- _Directions_
Would you please retype, exactly, the lines of the listing below between the line with "свободу, кажется невозможным, пишет" and the line with "Сразу пошли слухи, почему", inclusive?
(Data for this task begins)
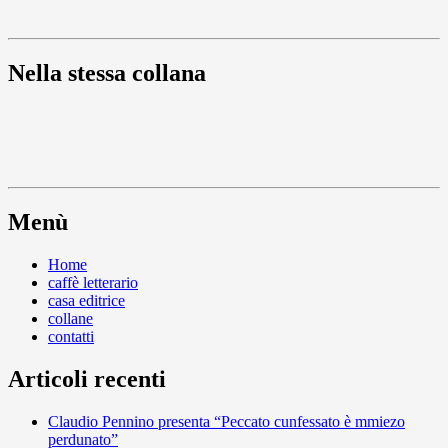
Nella stessa collana
Menù
Home
caffè letterario
casa editrice
collane
contatti
Articoli recenti
Claudio Pennino presenta “Peccato cunfessato è mmiezo
perdunato”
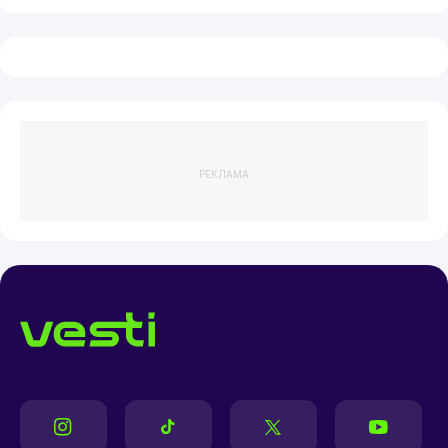
РЕКЛАМА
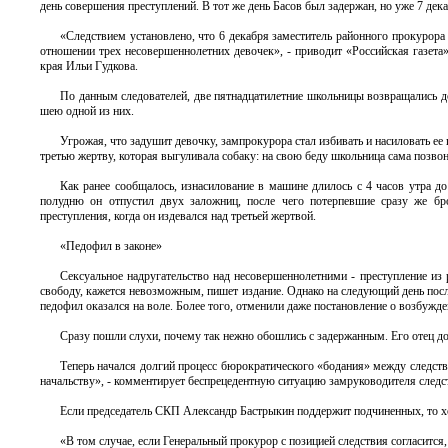
день совершения преступлений. В тот же день Басов был задержан, но уже 7 де
«Следствием установлено, что 6 декабря заместитель районного прокурора
отношении трех несовершеннолетних девочек», - приводит «Российская газет
края Ильи Гудкова.
По данным следователей, две пятнадцатилетние школьницы возвращались до
шею одной из них.
Угрожая, что задушит девочку, зампрокурора стал избивать и насиловать е
третью жертву, которая выгуливала собаку: на свою беду школьница сама позво
Как ранее сообщалось, изнасилование в машине длилось с 4 часов утра до
полудню он отпустил двух заложниц, после чего потерпевшие сразу же бр
преступления, когда он издевался над третьей жертвой.
«Педофил в законе»
Сексуальное надругательство над несовершеннолетними - преступление из 
свободу, кажется невозможным, пишет издание. Однако на следующий день пос
педофил оказался на воле. Более того, отменили даже постановление о возбужде
Сразу пошли слухи, почему так нежно обошлись с задержанным. Его отец до
Теперь начался долгий процесс бюрократического «бодания» между следс
начальству», - комментирует беспрецедентную ситуацию замруководителя следс
Если председатель СКП Александр Бастрыкин поддержит подчиненных, то 
«В том случае, если Генеральный прокурор с позицией следствия согласится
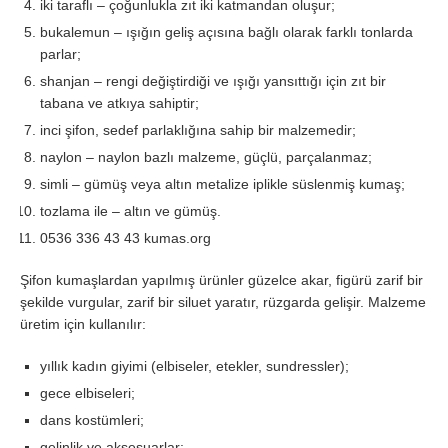
iki taraflı – çoğunlukla zıt iki katmandan oluşur;
bukalemun – ışığın geliş açısına bağlı olarak farklı tonlarda
parlar;
shanjan – rengi değiştirdiği ve ışığı yansıttığı için zıt bir
tabana ve atkıya sahiptir;
inci şifon, sedef parlaklığına sahip bir malzemedir;
naylon – naylon bazlı malzeme, güçlü, parçalanmaz;
simli – gümüş veya altın metalize iplikle süslenmiş kumaş;
tozlama ile – altın ve gümüş.
0536 336 43 43 kumas.org
Şifon kumaşlardan yapılmış ürünler güzelce akar, figürü zarif bir
şekilde vurgular, zarif bir siluet yaratır, rüzgarda gelişir. Malzeme
üretim için kullanılır:
yıllık kadın giyimi (elbiseler, etekler, sundressler);
gece elbiseleri;
dans kostümleri;
gelinlik ve aksesuarlar;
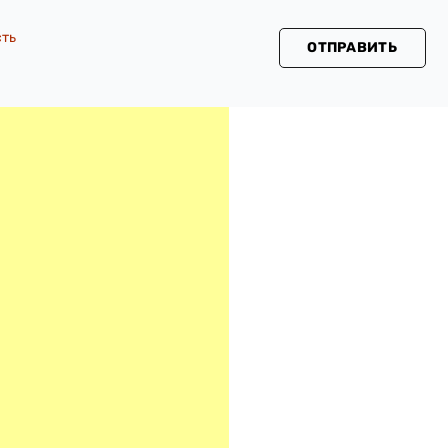
сть
ОТПРАВИТЬ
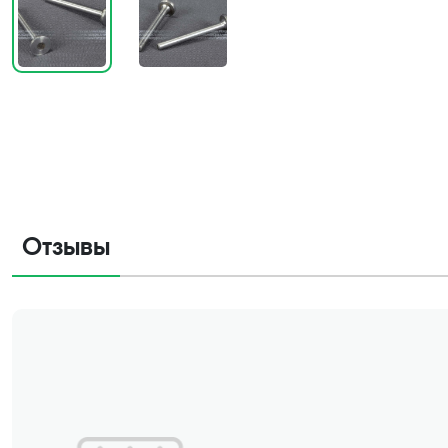
Отзывы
(Data for this task ends)
- _Output of the exercise_
свободу, кажется невозможным, пишет издание. Однако на следующий день пос
педофил оказался на воле. Более того, отменили даже постановление о возбужде
Сразу пошли слухи, почему так нежно обошлись с задержанным. Его отец до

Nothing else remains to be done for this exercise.